When we are tired and feeling low this is when coffee holds most benefit for raising our levels of alertness, as well as feelings of positivity and wellness. Having a quick coffee break at work can help you be more alert and productive. All that advice from road safety organisations about stopping and having a coffee break if you are tired, is based on sound scientific evidence. It really does work. Everyone responds slightly differently to caffeine though. Some people will be more sensitive to caffeine than others. If you find it difficult to sleep after a late night coffee either change to a decaffeinated version or don’t have coffee late at night. I am a first thing in the morning , but not after 6pm drinker, unless I’m staying up late.
Some people think coffee is associated with an increase in blood pressure. If you don’t normally drink coffee and suddenly start drinking quite a lot, your body will respond with an increase in blood pressure, but will also accommodate the increase after about a week. Unless you have been specifically advised not to drink coffee by a health professional there is no reason for you to drink other drinks if you prefer coffee.
Type 2 diabetes
Brewed coffee is associated with a reduced risk of type 2 diabetes. Coffee contains chromium and magnesium both of which help the body use insulin; these may be the mediating factors. As diabetes carries an increased risk of coronary heart disease and stroke, drinking your coffee means you simultaneously reduce your risk of these conditions.

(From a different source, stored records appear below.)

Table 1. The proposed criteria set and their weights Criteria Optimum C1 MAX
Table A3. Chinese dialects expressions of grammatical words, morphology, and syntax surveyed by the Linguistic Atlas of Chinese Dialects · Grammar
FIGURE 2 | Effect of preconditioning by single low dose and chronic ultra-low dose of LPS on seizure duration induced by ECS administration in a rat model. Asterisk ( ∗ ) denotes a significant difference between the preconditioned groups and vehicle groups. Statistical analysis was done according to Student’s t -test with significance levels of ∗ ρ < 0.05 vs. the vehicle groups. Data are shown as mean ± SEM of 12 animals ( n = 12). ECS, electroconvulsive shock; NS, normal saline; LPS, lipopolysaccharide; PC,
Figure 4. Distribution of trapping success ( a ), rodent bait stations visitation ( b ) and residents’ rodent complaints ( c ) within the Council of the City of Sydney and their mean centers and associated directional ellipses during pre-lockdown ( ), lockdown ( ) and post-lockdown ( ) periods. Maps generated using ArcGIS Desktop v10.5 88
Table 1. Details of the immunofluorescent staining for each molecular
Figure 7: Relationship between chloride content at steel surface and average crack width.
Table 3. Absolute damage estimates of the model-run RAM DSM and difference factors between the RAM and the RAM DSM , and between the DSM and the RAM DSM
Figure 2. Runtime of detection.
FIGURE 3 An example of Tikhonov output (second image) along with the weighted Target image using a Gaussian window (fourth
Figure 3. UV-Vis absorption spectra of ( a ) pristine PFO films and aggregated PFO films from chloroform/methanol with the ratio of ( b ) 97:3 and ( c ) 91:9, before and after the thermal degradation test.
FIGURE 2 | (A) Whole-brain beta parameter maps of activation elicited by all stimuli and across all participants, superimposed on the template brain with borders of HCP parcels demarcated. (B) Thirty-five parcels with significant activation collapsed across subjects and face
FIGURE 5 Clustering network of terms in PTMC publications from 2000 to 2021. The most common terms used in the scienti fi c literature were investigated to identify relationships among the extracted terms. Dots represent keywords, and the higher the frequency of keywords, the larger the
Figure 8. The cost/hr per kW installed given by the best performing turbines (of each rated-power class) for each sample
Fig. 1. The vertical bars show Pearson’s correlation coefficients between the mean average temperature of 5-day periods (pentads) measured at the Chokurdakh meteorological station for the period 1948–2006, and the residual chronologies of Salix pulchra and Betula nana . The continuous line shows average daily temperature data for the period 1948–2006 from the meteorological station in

Historically people thought coffee led to cancer but this is old science and associated with imbibing ridiculous amounts of caffeine on a daily basis – not the 4-5 cups that we talk about here. Drinking coffee is associated with a reduced risk of many different types of cancer including breast and endometrial cancer, liver cancer and liver cirrhosis, bowel and aggressive prostate cancers.
Parkinson’s Disease and Alzheimer’s Disease
Coffee has been shown to reduce incidence of Parkinson’s Disease and reduce risk of early onset Alzheimer’s Disease. For those who have already developed Parkinson’s Disease it may in some cases even reduce the ‘shakes’.
Coffee is a complex drink containing many thousands of different compounds and the health benefits of coffee are numerous and varied. It’s difficult to link particular compounds with particular effects but the benefits are associated with moderate drinking of 4-5 cups per day, and throughout the day. Brewed, no-sugar, Americano, espresso, and non-fat versions preferred.